Seasonal underground storage of heat can play an important role in this. TNO supports innovation that enables the large-scale application of climate-friendly heat sources with heat storage in smart grids and thus makes an important contribution to a cost-effective heat transition.


Heat storage is already widely used in households (e.g. boilers), but also in heat networks that supply heat to homes, buildings and businesses. In heat networks, for example, there are often above-ground buffers for heat storage. They can then store the heat for a few hours. Seasonal storage of heat in heat grids is a technology that is not yet widely used. The challenge now is to store heat on a large scale in a way that is safe, large-scale and affordable.


Heat storage will become even more effective in combination with the further development of sustainable heat sources and the construction of smart heat grids. These are no longer fed by gas-fired heat, but by climate-friendly heat sources such as geothermal heat, solar heat, industrial waste heat and heat pumps. Then sustainable energy generation, smart users, infrastructure and seasonal storage will form an ideal interplay in the energy transition.


In European and national projects, we are working on heat storage systems that are able not only to bridge seasons but also be applied on a large scale, with up to thousands of households or hectares of horticulture receiving their heat from storage in the winter months. No particularly complex technology needs to be used to make underground heat storage possible on a large scale.

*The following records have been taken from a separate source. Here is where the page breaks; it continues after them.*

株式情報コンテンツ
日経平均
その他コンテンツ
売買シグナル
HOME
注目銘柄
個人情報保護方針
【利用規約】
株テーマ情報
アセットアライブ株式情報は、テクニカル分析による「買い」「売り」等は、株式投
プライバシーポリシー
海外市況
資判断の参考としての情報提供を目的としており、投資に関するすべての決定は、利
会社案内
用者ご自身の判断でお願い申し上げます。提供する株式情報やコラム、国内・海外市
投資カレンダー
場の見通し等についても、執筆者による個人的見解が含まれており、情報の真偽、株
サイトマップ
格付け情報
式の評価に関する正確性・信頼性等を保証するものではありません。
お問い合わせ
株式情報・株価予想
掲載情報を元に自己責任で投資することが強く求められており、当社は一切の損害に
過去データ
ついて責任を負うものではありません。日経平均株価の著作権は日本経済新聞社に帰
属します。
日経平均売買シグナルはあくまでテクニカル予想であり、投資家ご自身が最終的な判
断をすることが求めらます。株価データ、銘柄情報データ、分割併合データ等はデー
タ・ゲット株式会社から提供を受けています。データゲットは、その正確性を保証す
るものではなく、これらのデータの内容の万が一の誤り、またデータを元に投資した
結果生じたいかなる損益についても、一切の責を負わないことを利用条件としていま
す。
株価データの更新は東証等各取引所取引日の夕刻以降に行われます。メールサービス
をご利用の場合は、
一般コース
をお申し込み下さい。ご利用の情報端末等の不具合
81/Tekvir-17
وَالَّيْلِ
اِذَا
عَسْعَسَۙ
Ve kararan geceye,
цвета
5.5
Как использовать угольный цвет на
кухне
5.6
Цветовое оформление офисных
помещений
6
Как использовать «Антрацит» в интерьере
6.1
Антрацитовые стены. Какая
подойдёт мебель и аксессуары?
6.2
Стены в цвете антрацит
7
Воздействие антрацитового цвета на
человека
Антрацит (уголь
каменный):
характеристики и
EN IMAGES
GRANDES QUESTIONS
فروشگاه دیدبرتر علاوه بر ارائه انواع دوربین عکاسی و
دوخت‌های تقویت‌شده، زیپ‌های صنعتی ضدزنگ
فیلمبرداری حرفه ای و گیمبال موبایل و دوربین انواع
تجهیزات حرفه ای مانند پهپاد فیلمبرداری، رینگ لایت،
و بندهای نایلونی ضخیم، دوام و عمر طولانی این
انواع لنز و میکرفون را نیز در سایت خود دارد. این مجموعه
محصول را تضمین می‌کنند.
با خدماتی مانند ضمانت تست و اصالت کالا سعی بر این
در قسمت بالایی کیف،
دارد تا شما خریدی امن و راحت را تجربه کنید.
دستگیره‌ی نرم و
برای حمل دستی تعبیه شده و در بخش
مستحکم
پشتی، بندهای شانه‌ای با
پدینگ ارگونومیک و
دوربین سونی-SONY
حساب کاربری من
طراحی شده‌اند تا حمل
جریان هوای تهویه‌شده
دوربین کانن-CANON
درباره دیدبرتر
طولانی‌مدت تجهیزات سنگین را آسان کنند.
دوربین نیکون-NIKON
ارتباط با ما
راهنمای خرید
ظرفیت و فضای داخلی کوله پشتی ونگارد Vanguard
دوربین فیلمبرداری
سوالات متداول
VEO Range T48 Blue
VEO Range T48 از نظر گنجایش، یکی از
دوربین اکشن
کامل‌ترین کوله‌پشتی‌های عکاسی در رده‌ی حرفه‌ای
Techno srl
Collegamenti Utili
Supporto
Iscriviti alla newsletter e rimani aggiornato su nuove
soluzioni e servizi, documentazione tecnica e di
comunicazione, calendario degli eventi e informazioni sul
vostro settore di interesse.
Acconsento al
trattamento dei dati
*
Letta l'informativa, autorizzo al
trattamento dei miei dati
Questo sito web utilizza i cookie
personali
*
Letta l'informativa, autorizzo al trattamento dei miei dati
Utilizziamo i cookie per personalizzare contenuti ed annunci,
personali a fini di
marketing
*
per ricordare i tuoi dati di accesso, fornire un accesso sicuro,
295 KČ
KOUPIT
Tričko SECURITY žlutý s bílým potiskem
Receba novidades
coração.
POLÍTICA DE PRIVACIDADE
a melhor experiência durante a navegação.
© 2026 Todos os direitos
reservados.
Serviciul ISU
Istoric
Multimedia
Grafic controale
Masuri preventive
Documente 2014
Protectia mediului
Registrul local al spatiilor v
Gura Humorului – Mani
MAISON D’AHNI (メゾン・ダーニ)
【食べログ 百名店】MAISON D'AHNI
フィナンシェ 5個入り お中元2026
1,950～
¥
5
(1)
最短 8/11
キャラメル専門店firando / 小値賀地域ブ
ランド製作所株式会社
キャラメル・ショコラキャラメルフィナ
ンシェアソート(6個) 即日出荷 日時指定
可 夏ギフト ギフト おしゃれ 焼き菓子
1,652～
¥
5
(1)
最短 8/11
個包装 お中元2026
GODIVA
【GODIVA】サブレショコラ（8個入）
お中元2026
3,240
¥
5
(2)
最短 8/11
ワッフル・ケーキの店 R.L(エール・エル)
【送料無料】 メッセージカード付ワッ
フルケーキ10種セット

It is particularly important to determine precisely where the subsurface is suitable for heat storage and where it can best be combined with the above-ground infrastructure. Linking existing technologies and knowledge already seems to yield a lot. TNO has unique knowledge of the subsurface and wants to take this further by demonstrating even more accurately where the layers in the subsurface are sufficiently suitable for large-scale storage. TNO also has key expertise in the field of relevant heat sources such as geothermal energy, heat pumps and heat grids. This allows us to assess where and how seasonal storage can best be integrated into the heat infrastructure.